* _Work required_
Whenever the string "that" appears in a line below, please copy the line out.

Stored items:
╭──

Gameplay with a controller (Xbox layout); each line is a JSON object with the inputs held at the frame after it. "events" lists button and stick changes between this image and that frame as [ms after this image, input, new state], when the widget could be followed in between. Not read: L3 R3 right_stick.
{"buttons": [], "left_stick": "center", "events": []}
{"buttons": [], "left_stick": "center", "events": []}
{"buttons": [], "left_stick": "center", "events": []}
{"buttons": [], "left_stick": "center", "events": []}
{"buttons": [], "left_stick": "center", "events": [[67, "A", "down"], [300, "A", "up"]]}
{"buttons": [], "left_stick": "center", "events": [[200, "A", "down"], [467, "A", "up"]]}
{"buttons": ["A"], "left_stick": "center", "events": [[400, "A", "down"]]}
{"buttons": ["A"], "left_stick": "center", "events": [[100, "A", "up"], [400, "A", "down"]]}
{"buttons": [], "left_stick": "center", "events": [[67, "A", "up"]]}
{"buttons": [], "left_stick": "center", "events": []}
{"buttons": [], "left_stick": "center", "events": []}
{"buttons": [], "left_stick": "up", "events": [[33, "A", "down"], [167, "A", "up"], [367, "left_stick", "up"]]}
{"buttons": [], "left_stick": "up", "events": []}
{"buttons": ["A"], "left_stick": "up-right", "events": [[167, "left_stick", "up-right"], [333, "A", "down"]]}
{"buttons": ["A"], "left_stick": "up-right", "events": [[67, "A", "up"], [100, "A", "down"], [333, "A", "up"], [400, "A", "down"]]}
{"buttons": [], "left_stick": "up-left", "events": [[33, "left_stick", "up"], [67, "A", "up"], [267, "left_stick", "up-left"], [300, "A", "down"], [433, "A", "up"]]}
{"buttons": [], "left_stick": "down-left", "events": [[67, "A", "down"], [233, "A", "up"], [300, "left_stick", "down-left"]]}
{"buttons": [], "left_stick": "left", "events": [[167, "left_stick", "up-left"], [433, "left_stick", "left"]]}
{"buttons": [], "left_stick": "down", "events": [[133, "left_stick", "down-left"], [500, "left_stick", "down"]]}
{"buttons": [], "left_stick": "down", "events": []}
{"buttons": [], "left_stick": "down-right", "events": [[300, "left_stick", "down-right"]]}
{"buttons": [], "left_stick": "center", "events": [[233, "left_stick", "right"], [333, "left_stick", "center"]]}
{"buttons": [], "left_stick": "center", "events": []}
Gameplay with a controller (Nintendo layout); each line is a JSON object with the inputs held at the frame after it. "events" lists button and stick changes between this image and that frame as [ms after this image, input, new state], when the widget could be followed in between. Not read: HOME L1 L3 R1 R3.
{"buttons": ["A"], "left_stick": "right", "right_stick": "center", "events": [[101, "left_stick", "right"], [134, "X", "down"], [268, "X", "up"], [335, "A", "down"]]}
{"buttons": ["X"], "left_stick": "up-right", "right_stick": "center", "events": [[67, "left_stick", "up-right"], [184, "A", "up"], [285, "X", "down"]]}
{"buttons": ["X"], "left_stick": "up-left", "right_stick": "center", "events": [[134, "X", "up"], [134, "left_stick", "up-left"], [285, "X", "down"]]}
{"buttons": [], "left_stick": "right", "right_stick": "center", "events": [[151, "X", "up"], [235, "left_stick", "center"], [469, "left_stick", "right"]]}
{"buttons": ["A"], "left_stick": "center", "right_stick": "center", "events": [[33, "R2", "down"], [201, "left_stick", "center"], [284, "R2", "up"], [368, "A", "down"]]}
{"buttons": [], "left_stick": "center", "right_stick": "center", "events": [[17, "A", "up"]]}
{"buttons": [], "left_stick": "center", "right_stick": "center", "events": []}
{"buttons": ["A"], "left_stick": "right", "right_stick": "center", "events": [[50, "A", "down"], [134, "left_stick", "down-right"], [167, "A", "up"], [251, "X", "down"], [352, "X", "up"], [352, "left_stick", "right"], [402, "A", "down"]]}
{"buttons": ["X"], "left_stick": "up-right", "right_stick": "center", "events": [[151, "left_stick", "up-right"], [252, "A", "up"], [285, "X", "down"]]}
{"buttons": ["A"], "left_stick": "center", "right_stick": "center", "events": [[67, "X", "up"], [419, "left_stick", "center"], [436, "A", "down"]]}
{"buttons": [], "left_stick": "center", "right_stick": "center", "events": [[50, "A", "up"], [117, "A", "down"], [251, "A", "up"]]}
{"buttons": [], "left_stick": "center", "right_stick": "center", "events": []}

╰──

* _Expected answer_
Gameplay with a controller (Xbox layout); each line is a JSON object with the inputs held at the frame after it. "events" lists button and stick changes between this image and that frame as [ms after this image, input, new state], when the widget could be followed in between. Not read: L3 R3 right_stick.
Gameplay with a controller (Nintendo layout); each line is a JSON object with the inputs held at the frame after it. "events" lists button and stick changes between this image and that frame as [ms after this image, input, new state], when the widget could be followed in between. Not read: HOME L1 L3 R1 R3.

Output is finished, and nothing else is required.